**Work required:**
Please pull out the lines of text from each of the records below, word for word, leaving the pictures out of your answer.

** Opening Data for this task block **

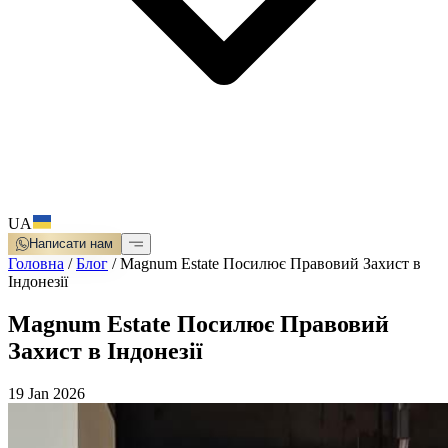
UA
Написати нам
Головна
/
Блог
/
Magnum Estate Посилює Правовий Захист в
Індонезії
Magnum Estate Посилює Правовий
Захист в Індонезії
19 Jan 2026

** Closing Data for this task block **

**Finished task:**
UA
Написати нам
Головна
/
Блог
/
Magnum Estate Посилює Правовий Захист в
Індонезії
Magnum Estate Посилює Правовий
Захист в Індонезії
19 Jan 2026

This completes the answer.